### Description of the task
Every line from the one containing "- Finish the" to the end of the data below should be copied exactly, but pictures should not.

### Records for the exercise
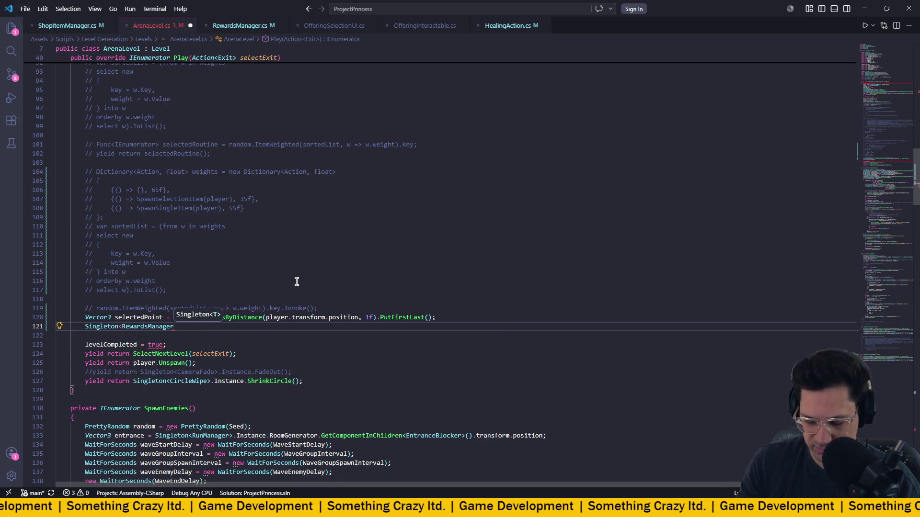
key("Tab")
- Finish the line as .SpawnArenaRewards(selectedPoint); and save ArenaLevel.cs
type(".")
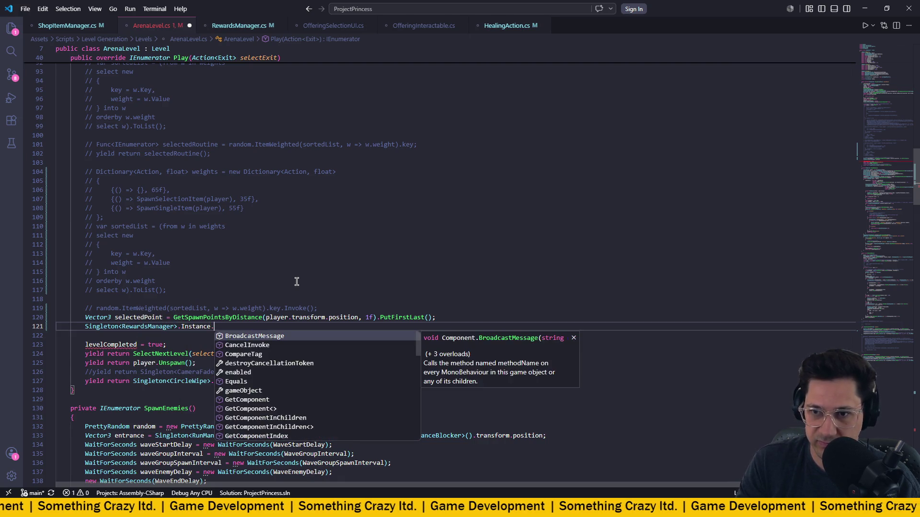
type("Sp")
key("Tab")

### Solution
- Finish the line as .SpawnArenaRewards(selectedPoint); and save ArenaLevel.cs
type(".")
type("Sp")
key("Tab")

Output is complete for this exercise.